• **TASK DESCRIPTION**:
All of the data is to be set down again without any alteration.

══ DATA FOR THIS TASK

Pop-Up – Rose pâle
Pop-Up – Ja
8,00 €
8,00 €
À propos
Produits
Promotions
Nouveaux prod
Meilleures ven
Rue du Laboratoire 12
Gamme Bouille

════

• **SOLUTION TO THE PROBLEM**:
Pop-Up – Rose pâle
Pop-Up – Ja
8,00 €
8,00 €
À propos
Produits
Promotions
Nouveaux prod
Meilleures ven
Rue du Laboratoire 12
Gamme Bouille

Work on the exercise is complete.